Have you ever played a sport like Volleyball and wanted to know you can jump higher, move faster and improve your overall game?
Beach volleyball is very popular in Bermuda and we used to play in a league on the beautiful sands of Horseshoe Bay.
I trained a Bermudian national volleyball player, in his preparation for the Island Games that were being held in Bermuda.
My main focus on his conditioning program was Plyometrics as it’s fundamentally the most effective training method for any sport that involves jumping, lifting or throwing.
Plyometrics is the term now applied to exercises that have their roots in eastern Europe, where they were first known simply as ‘jump training.’
Interest grew in the 1970’s when the eastern bloc nations emerged as superpowers on the world sport scene especially in track and field, gymnastics and weightlifting.
‘Plyo’ and ‘metrics’ are based on Latin origins and its interpretation means ‘measurable increases’.
This type of training was thought to be responsible for the rapid competitiveness of the eastern Europeans in track and field during multiple Olympic Games.
Throughout the 1980’s, coaches in sports such as volleyball, football and basketball began to use this philosophy.
From the 1990’s onwards, a great deal of research was taken to verify the safety and effectiveness of these exercises.
Today, it is considered an essential component of any athlete’s conditioning program.
Plyometric training is defined as exercises that enable a muscle to reach its maximum strength in as short a time as possible, which is known as power.
Power is being able to store and release energy efficiently.
Everything we do has some sort of elastic component to it, especially volleyball.
The more efficiently you can store and release energy, the less effort you have to give.
Think of your body as a pogo stick.
The metal framework is similar to your core, shoulders and hips and the springs are like your muscles.

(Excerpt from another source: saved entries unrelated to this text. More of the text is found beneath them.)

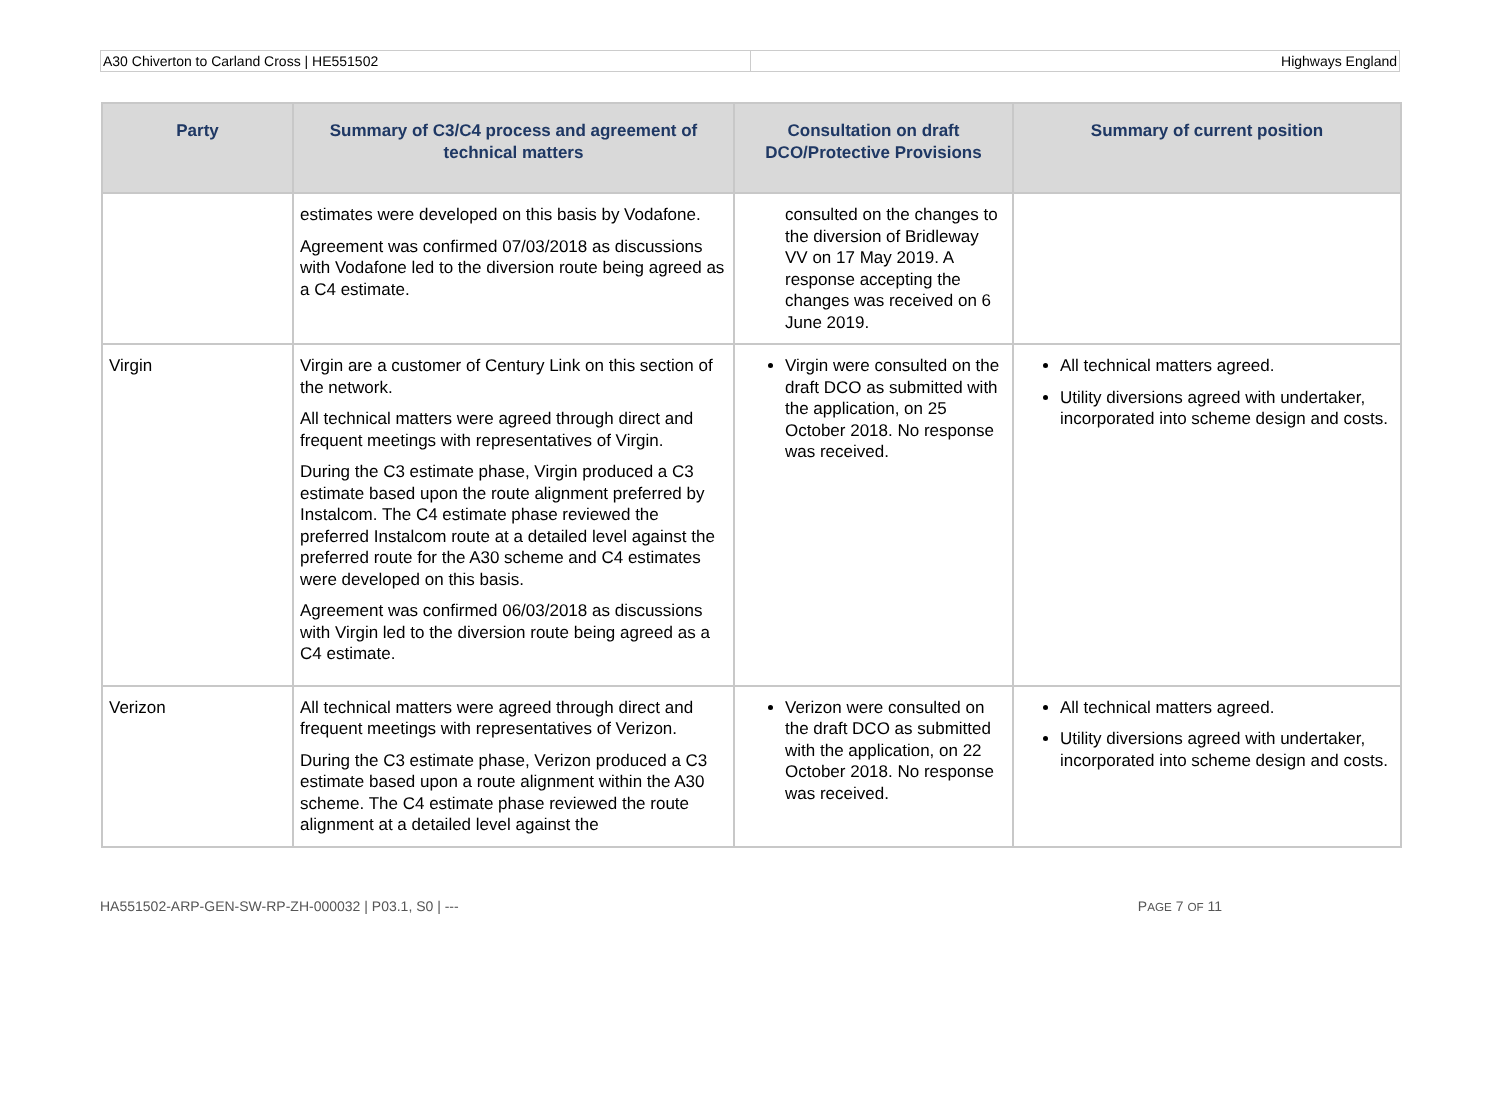A30 Chiverton to Carland Cross | HE551502
Highways England
| Party | Summary of C3/C4 process and agreement of technical matters | Consultation on draft DCO/Protective Provisions | Summary of current position |
| --- | --- | --- | --- |
| | estimates were developed on this basis by Vodafone. Agreement was confirmed 07/03/2018 as discussions with Vodafone led to the diversion route being agreed as a C4 estimate. | consulted on the changes to the diversion of Bridleway VV on 17 May 2019. A response accepting the changes was received on 6 June 2019. | |
| Virgin | Virgin are a customer of Century Link on this section of the network. All technical matters were agreed through direct and frequent meetings with representatives of Virgin. During the C3 estimate phase, Virgin produced a C3 estimate based upon the route alignment preferred by Instalcom. The C4 estimate phase reviewed the preferred Instalcom route at a detailed level against the preferred route for the A30 scheme and C4 estimates were developed on this basis. Agreement was confirmed 06/03/2018 as discussions with Virgin led to the diversion route being agreed as a C4 estimate. | Virgin were consulted on the draft DCO as submitted with the application, on 25 October 2018. No response was received. | All technical matters agreed. Utility diversions agreed with undertaker, incorporated into scheme design and costs. |
| Verizon | All technical matters were agreed through direct and frequent meetings with representatives of Verizon. During the C3 estimate phase, Verizon produced a C3 estimate based upon a route alignment within the A30 scheme. The C4 estimate phase reviewed the route alignment at a detailed level against the | Verizon were consulted on the draft DCO as submitted with the application, on 22 October 2018. No response was received. | All technical matters agreed. Utility diversions agreed with undertaker, incorporated into scheme design and costs. |
HA551502-ARP-GEN-SW-RP-ZH-000032 | P03.1, S0 | --- PAGE 7 OF 11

You want your bodies to be able to store and release energy powerfully, just like that pogo stick.
Plyometric training will help you in volleyball but also in everyday life.

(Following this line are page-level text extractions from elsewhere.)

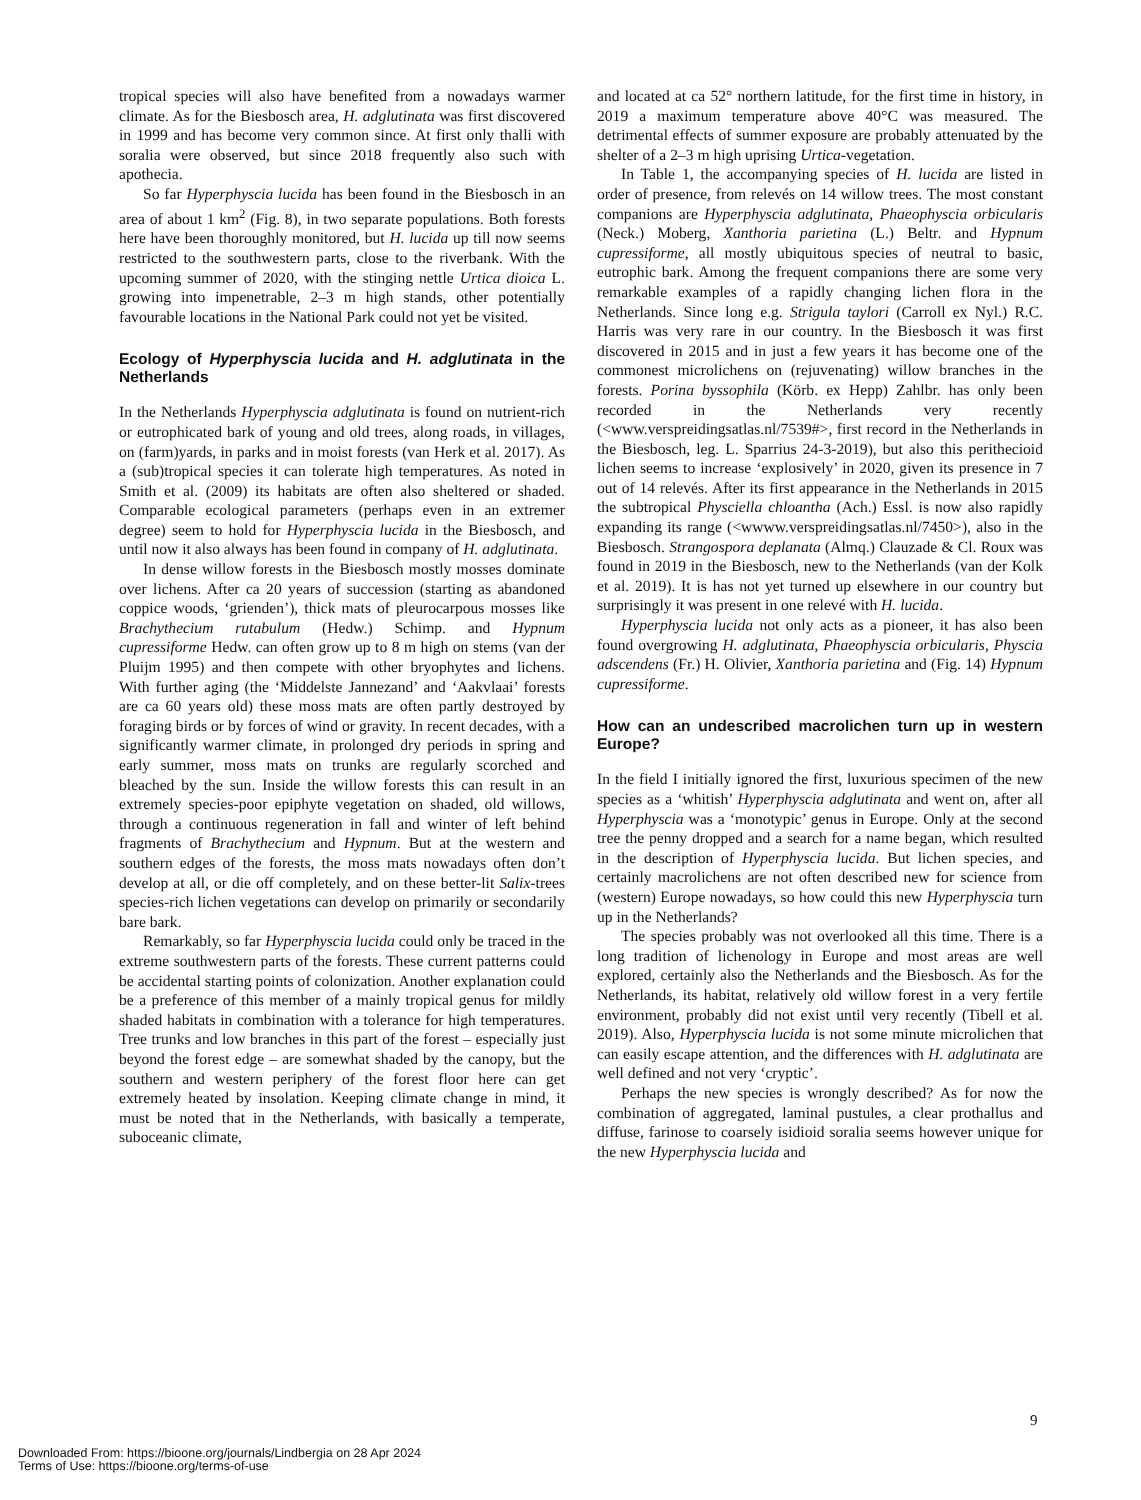tropical species will also have benefited from a nowadays warmer climate. As for the Biesbosch area, H. adglutinata was first discovered in 1999 and has become very common since. At first only thalli with soralia were observed, but since 2018 frequently also such with apothecia.
So far Hyperphyscia lucida has been found in the Biesbosch in an area of about 1 km<sup>2</sup> (Fig. 8), in two separate populations. Both forests here have been thoroughly monitored, but H. lucida up till now seems restricted to the southwestern parts, close to the riverbank. With the upcoming summer of 2020, with the stinging nettle Urtica dioica L. growing into impenetrable, 2–3 m high stands, other potentially favourable locations in the National Park could not yet be visited.
Ecology of Hyperphyscia lucida and H. adglutinata in the Netherlands
In the Netherlands Hyperphyscia adglutinata is found on nutrient-rich or eutrophicated bark of young and old trees, along roads, in villages, on (farm)yards, in parks and in moist forests (van Herk et al. 2017). As a (sub)tropical species it can tolerate high temperatures. As noted in Smith et al. (2009) its habitats are often also sheltered or shaded. Comparable ecological parameters (perhaps even in an extremer degree) seem to hold for Hyperphyscia lucida in the Biesbosch, and until now it also always has been found in company of H. adglutinata.
In dense willow forests in the Biesbosch mostly mosses dominate over lichens. After ca 20 years of succession (starting as abandoned coppice woods, ‘grienden’), thick mats of pleurocarpous mosses like Brachythecium rutabulum (Hedw.) Schimp. and Hypnum cupressiforme Hedw. can often grow up to 8 m high on stems (van der Pluijm 1995) and then compete with other bryophytes and lichens. With further aging (the ‘Middelste Jannezand’ and ‘Aakvlaai’ forests are ca 60 years old) these moss mats are often partly destroyed by foraging birds or by forces of wind or gravity. In recent decades, with a significantly warmer climate, in prolonged dry periods in spring and early summer, moss mats on trunks are regularly scorched and bleached by the sun. Inside the willow forests this can result in an extremely species-poor epiphyte vegetation on shaded, old willows, through a continuous regeneration in fall and winter of left behind fragments of Brachythecium and Hypnum. But at the western and southern edges of the forests, the moss mats nowadays often don’t develop at all, or die off completely, and on these better-lit Salix-trees species-rich lichen vegetations can develop on primarily or secondarily bare bark.
Remarkably, so far Hyperphyscia lucida could only be traced in the extreme southwestern parts of the forests. These current patterns could be accidental starting points of colonization. Another explanation could be a preference of this member of a mainly tropical genus for mildly shaded habitats in combination with a tolerance for high temperatures. Tree trunks and low branches in this part of the forest – especially just beyond the forest edge – are somewhat shaded by the canopy, but the southern and western periphery of the forest floor here can get extremely heated by insolation. Keeping climate change in mind, it must be noted that in the Netherlands, with basically a temperate, suboceanic climate,
and located at ca 52° northern latitude, for the first time in history, in 2019 a maximum temperature above 40°C was measured. The detrimental effects of summer exposure are probably attenuated by the shelter of a 2–3 m high uprising Urtica-vegetation.
In Table 1, the accompanying species of H. lucida are listed in order of presence, from relevés on 14 willow trees. The most constant companions are Hyperphyscia adglutinata, Phaeophyscia orbicularis (Neck.) Moberg, Xanthoria parietina (L.) Beltr. and Hypnum cupressiforme, all mostly ubiquitous species of neutral to basic, eutrophic bark. Among the frequent companions there are some very remarkable examples of a rapidly changing lichen flora in the Netherlands. Since long e.g. Strigula taylori (Carroll ex Nyl.) R.C. Harris was very rare in our country. In the Biesbosch it was first discovered in 2015 and in just a few years it has become one of the commonest microlichens on (rejuvenating) willow branches in the forests. Porina byssophila (Körb. ex Hepp) Zahlbr. has only been recorded in the Netherlands very recently (<www.verspreidingsatlas.nl/7539#>, first record in the Netherlands in the Biesbosch, leg. L. Sparrius 24-3-2019), but also this perithecioid lichen seems to increase ‘explosively’ in 2020, given its presence in 7 out of 14 relevés. After its first appearance in the Netherlands in 2015 the subtropical Physciella chloantha (Ach.) Essl. is now also rapidly expanding its range (<wwww.verspreidingsatlas.nl/7450>), also in the Biesbosch. Strangospora deplanata (Almq.) Clauzade & Cl. Roux was found in 2019 in the Biesbosch, new to the Netherlands (van der Kolk et al. 2019). It is has not yet turned up elsewhere in our country but surprisingly it was present in one relevé with H. lucida.
Hyperphyscia lucida not only acts as a pioneer, it has also been found overgrowing H. adglutinata, Phaeophyscia orbicularis, Physcia adscendens (Fr.) H. Olivier, Xanthoria parietina and (Fig. 14) Hypnum cupressiforme.
How can an undescribed macrolichen turn up in western Europe?
In the field I initially ignored the first, luxurious specimen of the new species as a ‘whitish’ Hyperphyscia adglutinata and went on, after all Hyperphyscia was a ‘monotypic’ genus in Europe. Only at the second tree the penny dropped and a search for a name began, which resulted in the description of Hyperphyscia lucida. But lichen species, and certainly macrolichens are not often described new for science from (western) Europe nowadays, so how could this new Hyperphyscia turn up in the Netherlands?
The species probably was not overlooked all this time. There is a long tradition of lichenology in Europe and most areas are well explored, certainly also the Netherlands and the Biesbosch. As for the Netherlands, its habitat, relatively old willow forest in a very fertile environment, probably did not exist until very recently (Tibell et al. 2019). Also, Hyperphyscia lucida is not some minute microlichen that can easily escape attention, and the differences with H. adglutinata are well defined and not very ‘cryptic’.
Perhaps the new species is wrongly described? As for now the combination of aggregated, laminal pustules, a clear prothallus and diffuse, farinose to coarsely isidioid soralia seems however unique for the new Hyperphyscia lucida and
9
Downloaded From: https://bioone.org/journals/Lindbergia on 28 Apr 2024
Terms of Use: https://bioone.org/terms-of-use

Every move you make has an elastic component.
When you jump, you stretch muscles. They release energy to propel you upwards.

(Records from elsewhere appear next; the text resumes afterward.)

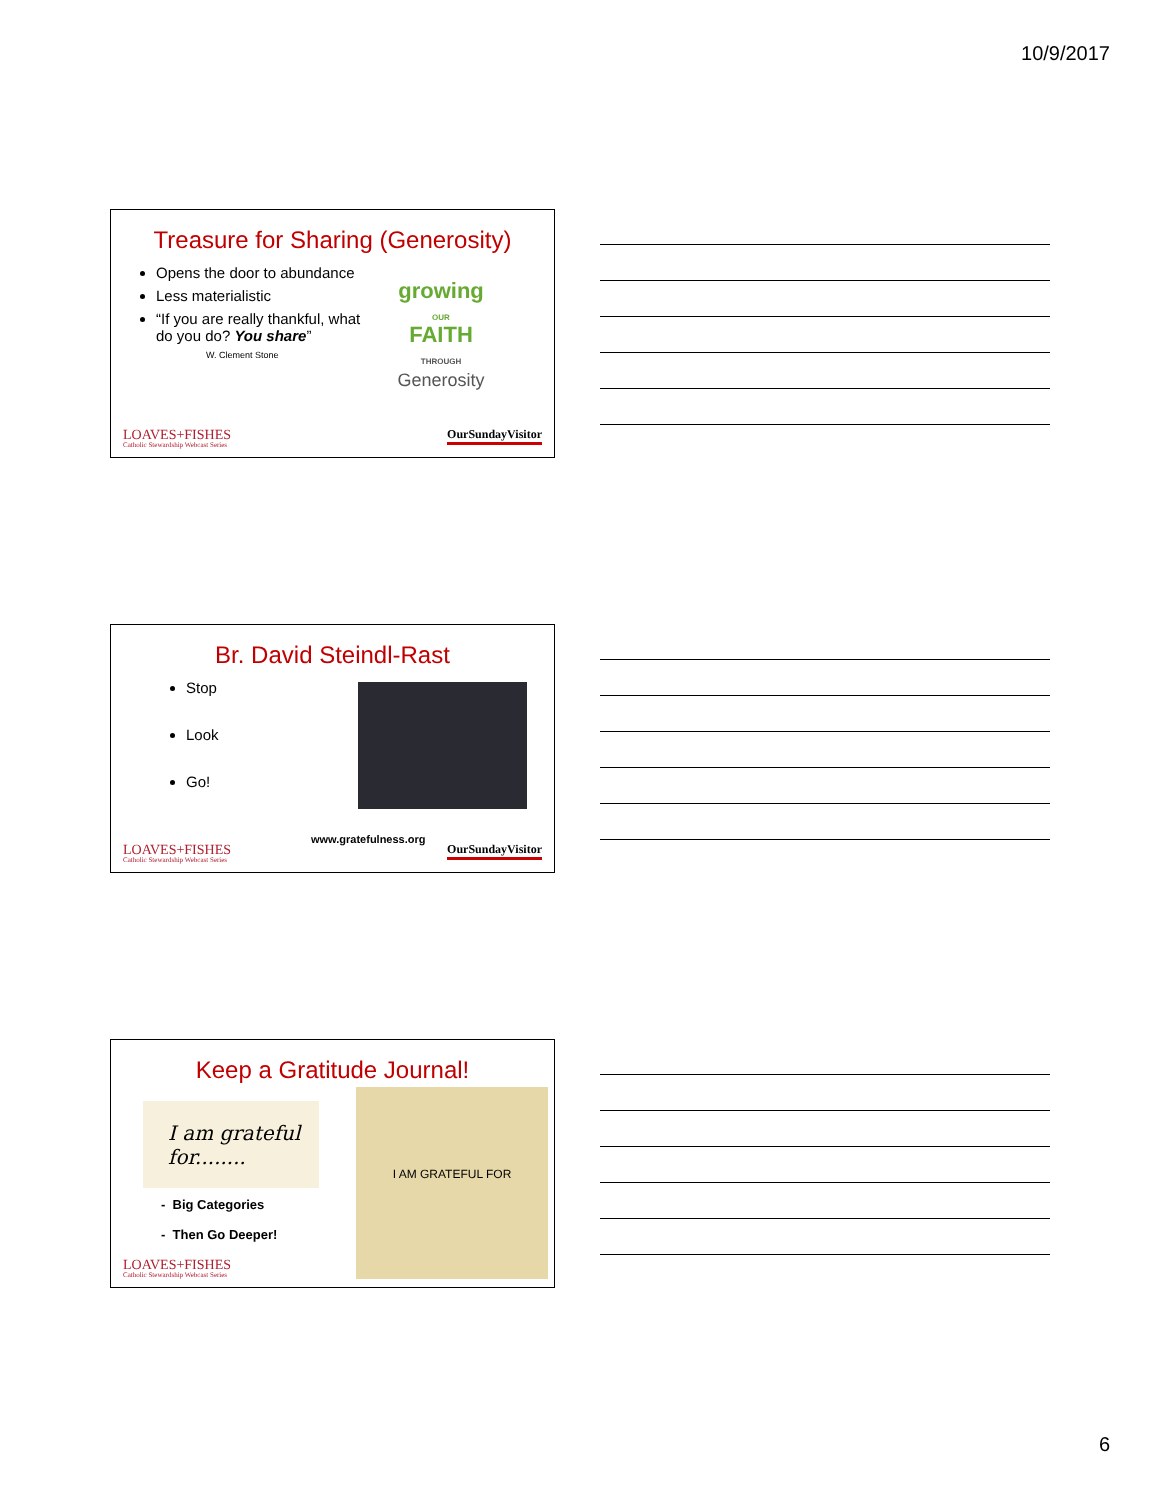10/9/2017
Treasure for Sharing (Generosity)
Opens the door to abundance
Less materialistic
“If you are really thankful, what do you do? You share”
W. Clement Stone
growing
OUR
FAITH
THROUGH
Generosity
LOAVES+FISHES
Catholic Stewardship Webcast Series
OurSundayVisitor
Br. David Steindl-Rast
Stop
Look
Go!
www.gratefulness.org
LOAVES+FISHES
Catholic Stewardship Webcast Series
OurSundayVisitor
Keep a Gratitude Journal!
I am grateful for........
- Big Categories
- Then Go Deeper!
I AM GRATEFUL FOR
LOAVES+FISHES
Catholic Stewardship Webcast Series
6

Elasticity is your body’s shocks and springs.
This training also teaches your body how to reduce force which is just as important as generating it.
Lots of injuries occur from not decelerating quickly enough. Think about when you land from a big jump. Elasticity will help you slam on the brakes.
The jumps in plyometrics can be classified as jumps in place, standing jumps, multiple hops and jumps, bounding, box drills and depth jumps.
These exercises can be adapted to virtually every sport to help enhance the movements performed. By mimicking certain movements in plyometric training, you can quicken movement time and become more powerful.
In volleyball, the most effective drills are the depth jump, lunge jump and the jump and reach.
The depth jump starts with standing on a 12 inch box with toes close to the edge. You then step off the box and drop to land on both feet. Anticipate the landing and spring up as quickly as you can. Make the ground contact as short as possible. Perform 3 sets of 10 repetitions.
The lunge jump starts with feet in a lunge position with front leg 90 degrees at the hip and 90 degrees at the knee. Jump up using your arms to help you and land back in a lunge. Hold position for 2 seconds and immediately repeat. Perform 3 sets of 10 repetitions on each leg.
With the jump and reach, choose a high object or marking on a wall and stand underneath with shoulder width stance. Jump up continuously reaching for the object or mark with alternating hands. Time on the ground should be minimal. Perform 3 sets of 10 repetitions.
As you will notice, this is only three exercises but less is more with plyometric training.
Ligaments and tendons heal at a rate of about six times slower than muscle tissue.
The amount of rest in between sets is also crucial. A work to rest ratio of 1:5 to 1:10 is required to assure proper execution and intensity of the exercise.
So, if a single set of the jump and reach exercise takes 10 seconds to complete, give yourself 50 to 100 seconds rest.
Try to incorporate some plyometric training in your workouts and be more powerful and explosive at the sport you play.